The field of pediatric food allergy therapy is evolving, from a therapy-vacant specialty to one with increasing variety. With that influx of treatment options comes an expectation that physicians will adjust their practice.
In an interview with MD Magazine® while at the American College of Allergy, Asthma & Immunology (ACAAI) 2019 Scientific Meeting in Houston, Douglas Mack, MD, a pediatric allergist with McMaster University, explained how the allergy field is changing in both resources and priorities.
MD Mag: How does direct allergy care change with the introduction of new therapies?
Mack: I think this is something that we as clinicians are trying to do—how do we do this? Because I think for years what we've been telling families and doctors is these patients have this food allergy and the only option we had for them was A) avoidance and B) have epinephrine on hand, in case the reaction occurs—and we're going to see you in 2 or 3 years to see if maybe you've outgrown it, but maybe you haven’t.
And what you’ve probably grasped at this conference is that there's so much discussion about food immunotherapy—how can we treat this potentially? Are there ways that we can we can integrate, not avoidance, but giving very small amounts of this—whether it's something called EPIT on the skin, or orally by mouth.
And I think that's something that we are all trying to figure out, how to best integrate this. You know there's an FDA-approved product coming very, very soon. But despite that, we've been doing OIT now for over a decade, and I think that suggests that the need for us to kind of integrate this is really, very high. Patients want an option, and we as clinicians want to be able to offer an option.
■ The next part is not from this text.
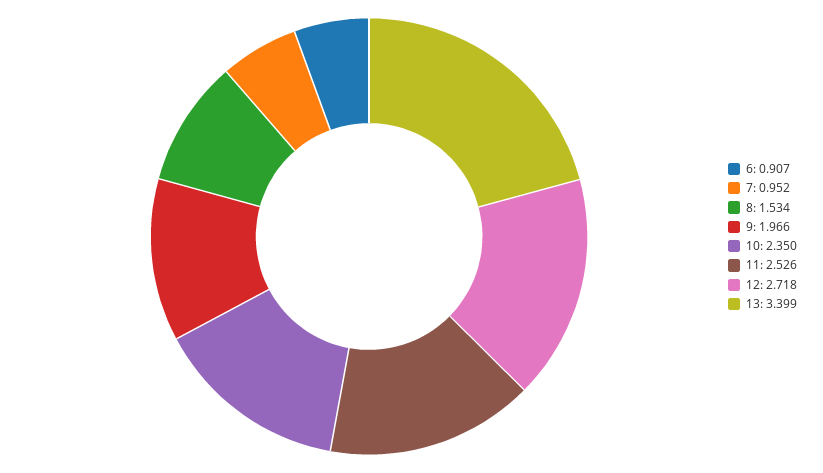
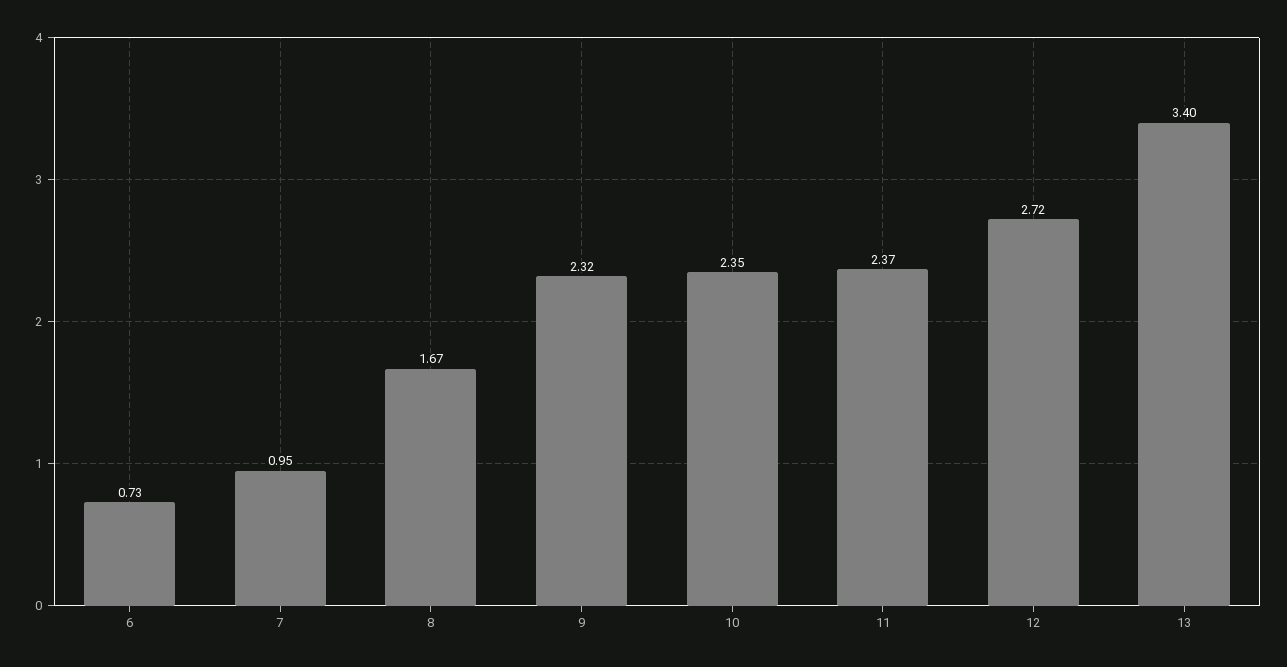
6: 0.907 -> 0.73
8: 1.534 -> 1.67
9: 1.966 -> 2.32
11: 2.526 -> 2.37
And I think that we're no longer in a state of equipoise where we don't know which is better, which is worse. At this point, we now have options to offer our patients, and to me, it's an exciting time. I mean, this is going to be rewriting what we do, what the rest of my career is. So it's very exciting.
MD Mag: Do allergy diagnosis and screening processes have to change along with the care?
Mack: I think this is a really important point, because our diagnostic processes are going to change, because now we are faced with truly putting our money where our mouth is. In the past, we may have had some uncertainty as to whether a patient was allergic or not. Our skin test may have supported that, but we may not have been 100% sure.
But now if we're looking at enrolling these families and these patients into these treatment procedures—these are long-term procedures and they're labor-intensive. This is where our testing, whether it's skin testing or blood testing, starts. But we are doing so many more what we call an oral food challenge, where you actually will give very, very small amounts in about a 2 hour period, to see if that patient is allergic. It's what's called our gold standard. And unfortunately, it hasn't been a major part of the allergy practice.
A recent study from 2012 suggested that 70% of allergists in the United States only performed 1-5 oral food challenges a month. When you think about it, these patients are requiring multiple food challenges—sometimes for the different types of foods that they're allergic to, and are potentially allergic to—before we enroll them into these therapies.
So it’s to the point where—I know this is going to sound crazy—but we do about 12 oral food challenges every day to see if these patients are actually allergic, because the demand is so high.
And our skin tests and our blood tests—it's not that they're not great tests, but they aren't perfect. And I think that the onus is on us now to make sure that, if we are going to enroll this and that, that we have the right diagnosis. And that's exactly what we see.
We see that, fortunately or unfortunately, we're doing a ton more of these or oral food challenges, and that has its own burden on our practices for sure. We need more space, we need more staffing—we have a risk of reaction.